“The debt crisis is a very recent phenomenon,” he told me. “There was a previous crisis in the 1980s. The default rate was then three times higher than it was during the Great Recession. The cause was terrible schools that enrolled unsuspecting students and burdened them with unaffordable loans. Congress has therefore enacted very strict rules. If your default rate was too high, your institution was kicked out of the lending program. Or if students depended too much on federal aid. Or you used aggressive recruiting techniques. Or you taught everyone remotely. Thousands of schools have been evicted and the delinquency rate has plummeted.
Looney continued, “Then in the late 90s or early 2000s we eliminated the distance learning rule. There was no quality control. We gutted the rules on default rates and the fraction of funding that could come from federal sources. We have eliminated loan limits for graduate students. All of this has allowed the proliferation of poor quality schools.
In 2018, then-Education Secretary Betsy DeVos scrapped a regulation that would have required for-profit colleges to prove that the students they enroll are able to get well-paying jobs. A 2018 New York Times article called the move “the most drastic in a series of policy changes that will free the scandal-scarred for-profit sector from the safeguards put in place during the Obama era.”
The federal government could reinstate guarantees imposed under Obama and previous presidents, but congressional Democrats are currently focused on debt relief. President Biden has repeatedly extended a pandemic moratorium on student debt repayment. The current moratorium is due to expire on August 31, so he will have to decide soon whether to extend it again or opt for permanent relief. Whether he himself can cancel his debt by executive order, or whether he must ask Congress to do so, is unclear.
Some progressives, including Sen. Elizabeth Warren, Democrat of Massachusetts, are pushing for widespread debt forgiveness, saying it would primarily benefit the poor and lower middle class, especially black borrowers, who are at greater risk of default. of payment.

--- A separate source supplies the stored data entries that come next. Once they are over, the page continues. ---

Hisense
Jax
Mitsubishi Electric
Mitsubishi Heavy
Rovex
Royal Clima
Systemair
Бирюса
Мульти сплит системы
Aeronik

In fact, widespread forgiveness would help the rich much more than the poor, according to Looney. The debate on this issue is mind-numbing, but I am persuaded by two points raised by Looney. First, some of the borrowers who appear poor at first glance—such as recent medical school graduates—are wealthy when considering their lifetime earning potential, which they have built up throughout their studies. Canceling the debt of these nominally “poor” people would not exactly strike a blow at the proletariat. Second, many low-income people already receive limited debt relief. Complete debt forgiveness is less of a benefit to a low-income person who was unlikely to pay in full anyway, whereas it is a valuable benefit to a high-income person who would have paid in full.
Looney is all for selective debt forgiveness. “Just about everyone agrees that people who experience low income for a period of time and cannot repay their loans in whole or in part should see the majority of their loans forgiven. (Indeed, it is the law now, albeit poorly enforced.),” he wrote in an email. “So the contested ground (and the progressive position) is to argue for forgiveness for people whose income is enough to pay.”